In damage control mode, Washington Post publishes an article and letter from its publisher, Katharine Weymouth, today that, continues to blame –but not fire–“Charles Pelton, a marketing employee” for a scandal that some bloggers have dubbed “Salon-gate.”

Turns out it is tough to blame the “dumb-about-journalism-ethics-marketing guy” when he is, in fact, a journalist. The Post reveals  (emphasis mine): “Pelton, a former newspaper journalist who had started his own meeting business, was hired to oversee this new business.”

The Washington Post’s article summarized the background of the scandal by paragraph five: “The plan to host a series of off-the-record, sponsored dinners at Weymouth’s home in the District, and invite Obama administration officials, lawmakers, lobbyists, business leaders, and Post editors and reporters, exploded in controversy when a promotional flier described an effort to sell sponsorships of $25,000 for each dinner or as much as $250,000 for a series of 11 dinners. The flier promised exclusive access to the newsmakers and journalists. The first of the dinners, billed as salons, was to be held July 21 and focus on health-care policy. Weymouth canceled the dinner after Politico.com disclosed the details of what was being offered to potential sponsors in the flier.”

The article’s lede provided the essence of their excuse: “a hasty time frame, haphazard planning and miscommunication led to the release of a promotional flier that inaccurately described the newspaper’s plans for a series of sponsored ‘salons’ with influential insiders.”

Yet, later in the same article, The Post also claims their haste and haphazardness had lots of planning.

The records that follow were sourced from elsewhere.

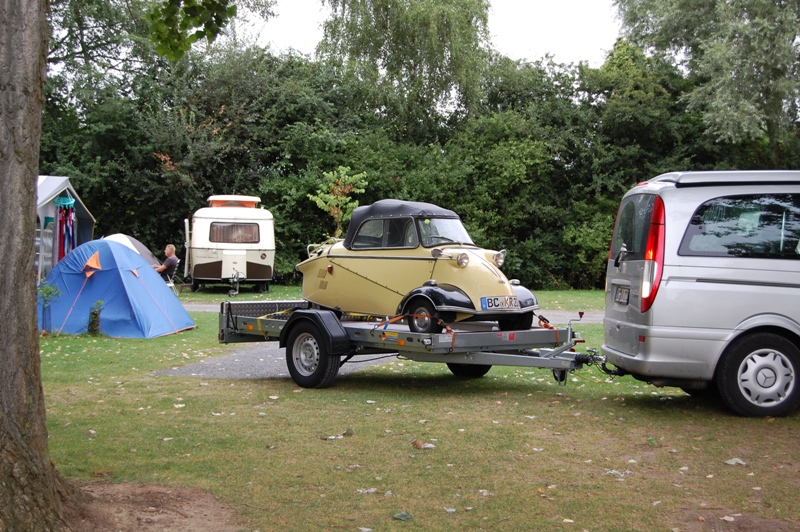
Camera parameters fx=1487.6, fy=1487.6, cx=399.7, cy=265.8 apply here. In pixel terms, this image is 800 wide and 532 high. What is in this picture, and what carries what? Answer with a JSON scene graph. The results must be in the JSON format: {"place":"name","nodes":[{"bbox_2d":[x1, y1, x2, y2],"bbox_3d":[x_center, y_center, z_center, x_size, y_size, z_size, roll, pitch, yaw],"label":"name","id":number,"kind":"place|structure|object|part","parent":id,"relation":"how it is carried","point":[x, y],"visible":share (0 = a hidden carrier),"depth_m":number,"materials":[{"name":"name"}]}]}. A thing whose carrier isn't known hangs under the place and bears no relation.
{"place":"outdoors","nodes":[
{"label":"outdoors","id":0,"kind":"place"},
{"bbox_2d":[42,0,271,120],"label":"tree","id":1,"kind":"object","parent":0,"point":[86,48],"visible":0.59,"depth_m":42.84,"materials":[{"name":"green plant"}]},
{"bbox_2d":[155,343,392,380],"label":"gravel path","id":2,"kind":"structure","parent":0,"point":[374,360],"materials":[{"name":"grey gravel"}]},
{"bbox_2d":[308,166,367,236],"bbox_3d":[-1.426,-0.851,34.132,1.499,2.872,1.523,-1,2,-32],"label":"small tree","id":3,"kind":"object","parent":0,"point":[346,177],"visible":0.77,"depth_m":33.99,"materials":[{"name":"green plant"}]},
{"bbox_2d":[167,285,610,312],"label":"far lawn","id":4,"kind":"structure","parent":0,"point":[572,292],"materials":[{"name":"green plant"}]},
{"bbox_2d":[184,302,602,319],"label":"road","id":5,"kind":"structure","parent":0,"point":[204,306],"materials":[{"name":"grey concrete"}]},
{"bbox_2d":[315,0,495,138],"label":"tree","id":6,"kind":"object","parent":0,"point":[396,58],"visible":0.83,"depth_m":43.97,"materials":[{"name":"green plant"}]},
{"bbox_2d":[27,288,799,531],"label":"lawn","id":7,"kind":"structure","parent":0,"point":[616,405],"materials":[{"name":"green plant"}]},
{"bbox_2d":[38,281,60,334],"bbox_3d":[-4.542,0.533,19.059,0.488,0.851,0.508,1,2,-4],"label":"sapling","id":8,"kind":"object","parent":7,"relation":"on","point":[47,293],"visible":0.75,"depth_m":19.06,"materials":[{"name":"green plant"}]},
{"bbox_2d":[36,175,95,281],"bbox_3d":[-7.478,-0.575,28.838,2.441,2.520,3.552,1,2,-4],"label":"tent","id":9,"kind":"object","parent":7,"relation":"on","point":[63,179],"visible":0.46,"depth_m":28.54,"materials":[{"name":"white fabric"}]},
{"bbox_2d":[53,194,74,207],"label":"clothes hanger","id":10,"kind":"object","parent":9,"relation":"hanging from","point":[66,200],"visible":0.83,"depth_m":27.37,"materials":[{"name":"teal plastic"}]},
{"bbox_2d":[55,202,76,261],"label":"hanging clothes","id":11,"kind":"object","parent":9,"relation":"hanging from","point":[60,227],"visible":0.56,"depth_m":27.30,"materials":[{"name":"fabric"}]},
{"bbox_2d":[87,300,103,334],"bbox_3d":[-3.978,0.695,19.360,0.347,0.575,0.377,1,2,-4],"label":"small plant","id":12,"kind":"object","parent":7,"relation":"on","point":[93,314],"visible":0.98,"depth_m":19.30,"materials":[{"name":"green plant"}]},
{"bbox_2d":[40,238,194,337],"bbox_3d":[-4.317,0.214,21.019,2.305,1.303,2.523,1,2,11],"label":"blue tent","id":13,"kind":"object","parent":7,"relation":"on","point":[96,281],"visible":0.97,"depth_m":20.37,"materials":[{"name":"blue fabric"}]},
{"bbox_2d":[101,234,161,269],"bbox_3d":[-5.980,-0.068,30.492,2.142,1.308,2.260,1,2,-4],"label":"tent","id":14,"kind":"object","parent":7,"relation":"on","point":[143,247],"visible":0.21,"depth_m":30.43,"materials":[{"name":"fabric"}]},
{"bbox_2d":[65,480,240,531],"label":"dirt patch","id":15,"kind":"object","parent":7,"relation":"on","point":[191,512],"visible":0.68,"depth_m":7.30,"materials":[{"name":"brown soil"}]},
{"bbox_2d":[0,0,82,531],"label":"tree trunk","id":16,"kind":"object","parent":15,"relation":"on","point":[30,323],"visible":0.98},
{"bbox_2d":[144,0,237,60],"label":"tree branch","id":17,"kind":"object","parent":16,"relation":"attached to","point":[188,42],"visible":0.98,"depth_m":9.25,"materials":[{"name":"green plant"}]},
{"bbox_2d":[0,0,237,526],"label":"tree","id":18,"kind":"object","parent":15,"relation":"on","point":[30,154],"visible":0.99,"depth_m":6.67,"materials":[{"name":"plant"}]},
{"bbox_2d":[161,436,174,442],"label":"leaf","id":19,"kind":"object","parent":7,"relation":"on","point":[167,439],"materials":[{"name":"beige plant"}]},
{"bbox_2d":[164,257,179,292],"bbox_3d":[-4.526,0.337,28.198,0.601,1.017,0.613,1,2,-4],"label":"folding chair","id":20,"kind":"object","parent":7,"relation":"on","point":[172,284],"visible":0.39,"depth_m":28.09,"materials":[{"name":"white plastic"}]},
{"bbox_2d":[154,243,178,281],"bbox_3d":[-4.475,0.134,27.968,0.729,1.091,0.762,1,2,12],"label":"man","id":21,"kind":"object","parent":20,"relation":"on","point":[168,248],"visible":0.7,"depth_m":27.81},
{"bbox_2d":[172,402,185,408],"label":"leaf","id":22,"kind":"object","parent":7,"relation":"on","point":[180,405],"visible":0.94,"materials":[{"name":"beige plant"}]},
{"bbox_2d":[183,194,275,294],"bbox_3d":[-4.218,-0.591,35.368,2.096,2.270,6.335,1,2,-4],"label":"caravan","id":23,"kind":"object","parent":7,"relation":"on","point":[245,266],"visible":0.93,"depth_m":33.10,"materials":[{"name":"white"}]},
{"bbox_2d":[208,222,258,243],"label":"window","id":24,"kind":"structure","parent":23,"relation":"in","point":[232,225],"depth_m":32.38,"materials":[{"name":"glass"}]},
{"bbox_2d":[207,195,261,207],"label":"pop-up roof","id":25,"kind":"object","parent":23,"relation":"on","point":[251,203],"visible":0.61,"depth_m":33.00,"materials":[{"name":"orange fabric"}]},
{"bbox_2d":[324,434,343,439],"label":"leaf","id":26,"kind":"object","parent":7,"relation":"on","point":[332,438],"visible":0.86,"depth_m":9.64,"materials":[{"name":"white plant"}]},
{"bbox_2d":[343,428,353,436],"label":"leaf","id":27,"kind":"object","parent":7,"relation":"on","point":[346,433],"visible":0.96,"depth_m":9.89,"materials":[{"name":"brown"}]},
{"bbox_2d":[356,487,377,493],"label":"leaf","id":28,"kind":"object","parent":7,"relation":"on","point":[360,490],"visible":0.85,"depth_m":7.54,"materials":[{"name":"white plant"}]},
{"bbox_2d":[393,511,412,520],"bbox_3d":[0.010,1.213,7.264,0.126,0.041,0.140,0,2,-22],"label":"leaf","id":29,"kind":"object","parent":7,"relation":"on","point":[406,515],"visible":0.98,"depth_m":7.24,"materials":[{"name":"green"}]},
{"bbox_2d":[217,299,607,389],"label":"trailer","id":30,"kind":"object","parent":7,"relation":"on","point":[569,346],"visible":0.73,"depth_m":13.17,"materials":[{"name":"metal"}]},
{"bbox_2d":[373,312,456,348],"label":"tie-down strap","id":31,"kind":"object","parent":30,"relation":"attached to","point":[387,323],"visible":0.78,"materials":[{"name":"orange fabric"}]},
{"bbox_2d":[295,200,543,329],"label":"vintage car","id":32,"kind":"object","parent":30,"relation":"on","point":[353,262],"visible":0.93,"depth_m":13.93,"materials":[{"name":"yellow metal"}]},
{"label":"roof","id":33,"kind":"part","parent":32,"relation":"part of","materials":[{"name":"fabric"}]},
{"label":"windshield","id":34,"kind":"part","parent":32,"relation":"part of","materials":[{"name":"clear glass"}]},
{"label":"headlight","id":35,"kind":"part","parent":32,"relation":"part of","materials":[{"name":"silver"}]},
{"label":"headlight","id":36,"kind":"part","parent":32,"relation":"part of","materials":[{"name":"silver metal"}]},
{"bbox_2d":[480,296,519,309],"bbox_3d":[0.899,0.344,13.390,0.439,0.173,0.114,-1,3,-42],"label":"license plate","id":37,"kind":"object","parent":32,"relation":"attached to","point":[490,306],"visible":0.97,"depth_m":13.35,"materials":[{"name":"white metal"}]},
{"label":"wheel","id":38,"kind":"part","parent":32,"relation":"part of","materials":[{"name":"black rubber"}]},
{"bbox_2d":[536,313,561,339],"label":"tie-down strap","id":39,"kind":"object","parent":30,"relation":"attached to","point":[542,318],"visible":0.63,"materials":[{"name":"orange fabric"}]},
{"label":"trailer wheel","id":40,"kind":"part","parent":30,"relation":"part of","materials":[{"name":"black rubber"}]},
{"bbox_2d":[37,18,797,288],"bbox_3d":[0.137,-2.837,40.773,29.423,7.405,7.659,1,2,-4],"label":"hedge","id":41,"kind":"object","parent":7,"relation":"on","point":[226,123],"visible":0.57,"depth_m":39.55,"materials":[{"name":"green plant"}]},
{"bbox_2d":[412,440,435,448],"bbox_3d":[0.152,1.157,9.692,0.183,0.057,0.191,-1,2,-38],"label":"leaf","id":42,"kind":"object","parent":7,"relation":"on","point":[428,445],"visible":0.94,"depth_m":9.66,"materials":[{"name":"brown plant"}]},
{"bbox_2d":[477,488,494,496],"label":"leaf","id":43,"kind":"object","parent":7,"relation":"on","point":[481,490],"visible":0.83,"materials":[{"name":"beige plant"}]},
{"bbox_2d":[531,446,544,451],"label":"leaf","id":44,"kind":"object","parent":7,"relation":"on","point":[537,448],"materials":[{"name":"white plant"}]},
{"bbox_2d":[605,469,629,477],"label":"leaf","id":45,"kind":"object","parent":7,"relation":"on","point":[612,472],"visible":0.79,"depth_m":8.22,"materials":[{"name":"white plant"}]},
{"bbox_2d":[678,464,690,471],"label":"leaf","id":46,"kind":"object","parent":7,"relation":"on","point":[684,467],"visible":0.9,"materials":[{"name":"beige plant"}]},
{"bbox_2d":[600,170,799,416],"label":"silver van","id":47,"kind":"object","parent":7,"relation":"on","point":[681,269],"visible":0.99,"depth_m":11.24,"materials":[{"name":"silver metal"}]},
{"bbox_2d":[614,285,629,304],"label":"license plate","id":48,"kind":"object","parent":47,"relation":"attached to","point":[625,295],"visible":0.98,"depth_m":12.26,"materials":[{"name":"metal"}]},
{"label":"tail light","id":49,"kind":"part","parent":47,"relation":"part of","materials":[{"name":"red plastic"}]},
{"label":"window","id":50,"kind":"part","parent":47,"relation":"part of","materials":[{"name":"glass"}]},
{"label":"wheel","id":51,"kind":"part","parent":47,"relation":"part of","materials":[{"name":"black rubber"}]},
{"bbox_2d":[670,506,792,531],"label":"dirt patch","id":52,"kind":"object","parent":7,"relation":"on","point":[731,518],"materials":[{"name":"brown soil"}]},
{"bbox_2d":[724,457,746,465],"bbox_3d":[2.037,1.181,9.042,0.173,0.040,0.172,0,2,-30],"label":"leaf","id":53,"kind":"object","parent":7,"relation":"on","point":[731,462],"visible":0.9,"depth_m":9.02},
{"bbox_2d":[237,0,625,67],"label":"sky","id":54,"kind":"structure","parent":0,"point":[533,47],"materials":[{"name":"white"}]},
{"bbox_2d":[612,0,799,164],"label":"tree","id":55,"kind":"object","parent":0,"point":[772,84],"visible":0.9,"depth_m":40.04,"materials":[{"name":"green plant"}]}
]}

Weymouth and Executive Editor Marcus Brauchli said they had a, “lengthy and detailed series of planning meetings involving the newspaper’s executives and top newsroom representatives”  and a “long-standing plan” to “create a new business involving dinners, seminars and conferences” that later included these salons at Weymouth’s home.

Weymouth tries to reassure readers that they have control : “From the outset, we laid down firm parameters to ensure that these events would be consistent with The Post’s values.” So why doesn’t Pelton, head of this marketing debacle–who they now blame, but don’t fire– not know about these “firm parameters”?

The problem obviously is much deeper over there at The Post than just the error of sending out an unapproved “promotional flier.”